Purtroppo era inventato anche “l’incidente del Tonchino”, vale a dire l’attacco del 4 agosto ’64 da parte di motosiluranti nordvietnamite contro due navi militari americane preso a pretesto per ingigantire l’impegno bellico statunitense in Vietnam. Che costò 200 miliardi di dollari ai contribuenti USA, la vita di 58 mila americani e di tre milioni di vietnamiti. Gli Usa scaricarono in Vietnam ben 7 milioni di tonnellate di bombe, quasi il triplo dell’intera quantità di esplosivo utilizzato durante tutta la seconda guerra mondiale. James Stockdale, comandante della squadriglia della Navy in volo di scorta sopra le navi, ha rivelato già da tempo: “Io li vedevo bene dall´alto: laggiù non c´era nessuna motosilurante nemica… c´erano soltanto l´acqua color di pece e il fuoco dei cannoni americani”.

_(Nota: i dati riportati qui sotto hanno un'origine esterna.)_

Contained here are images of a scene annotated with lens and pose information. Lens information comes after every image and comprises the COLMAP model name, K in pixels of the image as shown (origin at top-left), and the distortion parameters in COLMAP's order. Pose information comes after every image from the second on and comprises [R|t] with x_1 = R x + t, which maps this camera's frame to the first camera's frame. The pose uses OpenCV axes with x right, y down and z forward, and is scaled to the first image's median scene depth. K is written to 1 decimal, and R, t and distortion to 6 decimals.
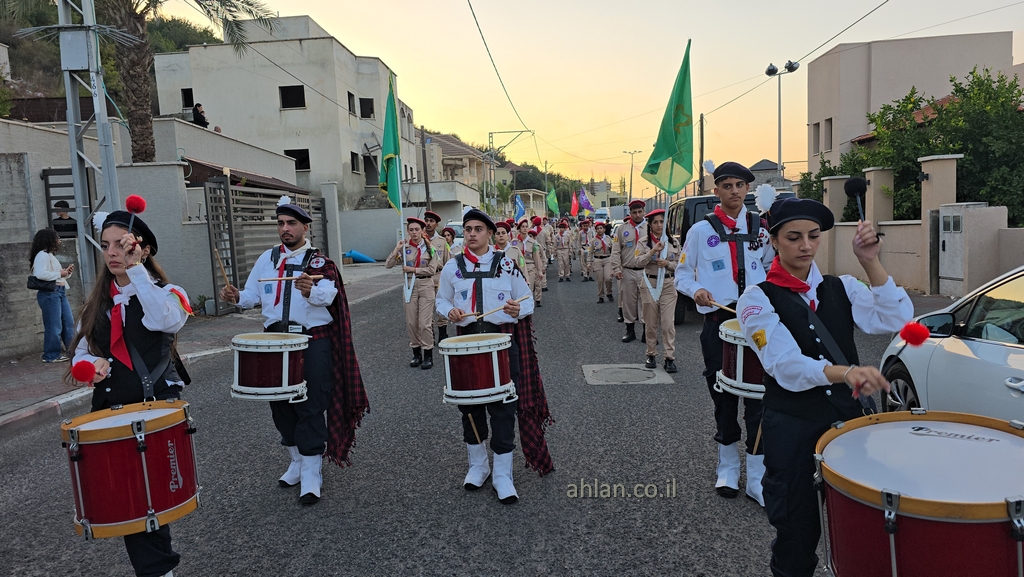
lens RADIAL K [[684.1, 0, 503.5], [0, 684.1, 299.1], [0, 0, 1]] dist [0.062418, -0.057451]
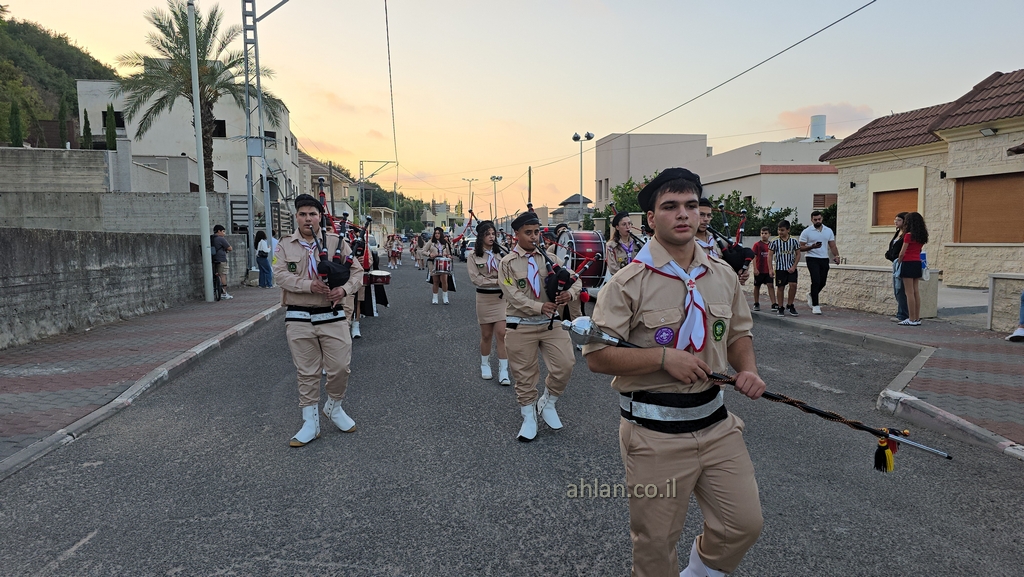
lens RADIAL K [[675.2, 0, 508.1], [0, 675.2, 292.5], [0, 0, 1]] dist [0.063377, -0.056519]
pose [[0.967985, 0.017905, 0.250370, -0.244279], [-0.009496, 0.999351, -0.034756, 0.103124], [-0.250829, 0.031266, 0.967526, -0.800315]]
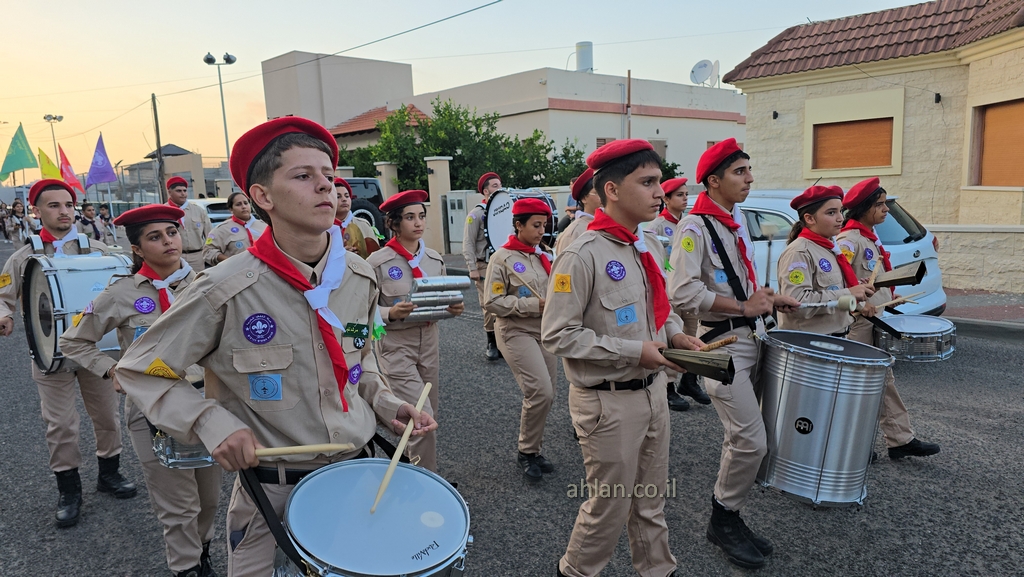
lens RADIAL K [[674.2, 0, 526.2], [0, 674.2, 305.5], [0, 0, 1]] dist [0.068569, -0.070939]
pose [[0.652299, -0.108225, 0.750196, -0.279986], [0.086625, 0.993913, 0.068064, 0.015600], [-0.752996, 0.020588, 0.657703, -0.041447]]
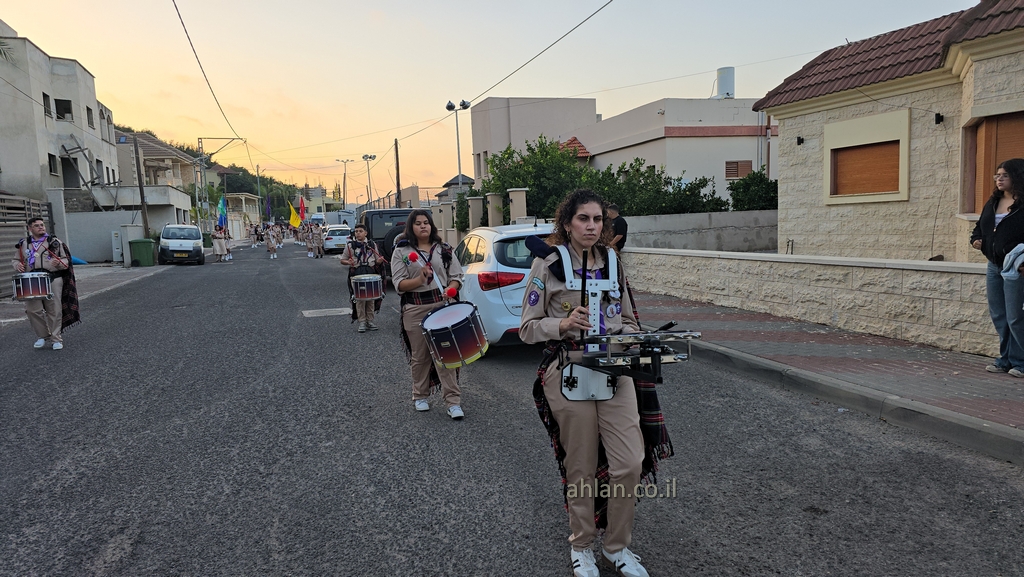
lens RADIAL K [[676.1, 0, 506.0], [0, 676.1, 291.1], [0, 0, 1]] dist [0.073154, -0.075554]
pose [[0.917647, -0.033698, 0.395966, -0.047224], [0.040839, 0.999119, -0.009617, 0.048284], [-0.395293, 0.024996, 0.918215, -0.409351]]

La messinscena del Tonchino ha un illustre precedente. Il 15 febbraio 1898 un incrociatore Usa, il Maine, esplose nella baia dell’Avana allora possedimento della Spagna come l’intera Cuba. Gli Usa presero a pretesto l’esplosione per dichiarare guerra alla Spagna, che con la pace di Parigi nel dicembre dello stesso anno vide la fine del suo impero e l’ingresso di Cuba nell’orbita di Washington. Nel 1987 una speciale commissione d’inchiesta Usa stabilì che il Maine non era saltato per aria per un attentato degli spagnoli e che l’esplosione sarebbe avvenuta “a causa di esplosivi stivati troppo vicino alle caldaie”. Un modo elegante per non ammettere apertamente che la nave era stata fatta saltare dagli stessi statunitensi, visto che è impossibile che una nave militare stivasse gli esplosivi vicino alle caldaie anziché nell’apposita santabarbara.

La frottola delle “armi di distruzione di massa”, atomiche comprese, che nel 2003 permise l’invasione dell’Iraq, ha un piccolo ma significativo precedente. Quando nel ’91 gli Usa, sotto l’egida dell’Onu e con il concorso di32 Paesi, decisero di intervenire contro l’Iraq perché aveva invaso il piccolo ma assai ricco di petrolio Kuwait, l’opinione pubblica mondiale venne sconvolta dal racconto di una giovane infermiera kuwaitiana sulla barbarie dei soldati di Saddam Hussein sfociata nell’irruzione nel reparto maternità dell’ospedale di Kuwait City per rubare le incubatrici dopo averne spiaccicato a terra i neonati. L’”infermiera” era in realtà la figlia dell’ambasciatore del Kuwait a Washington, studentessa negli Usa, e l’episodio delle incubatrici era stato inventato di sana pianta dall’addetto alle comunicazioni del presidente Reagan, Mike Deaver, in collaborazione con la Hill & Knowlton, una delle più importanti società internazionali specializzate in strategie della comunicazione e relazioni e affari pubblici. Per la cronaca, è stato appurato che quel reparto di maternità di Kuwait City non aveva nessuna incubatrice…..

Conclusione: tutto sembra dar ragione alla prudenza di Papa Francesco. E alla sua affermazione riguardo le menzogne di cui l’odio sempre si nutre.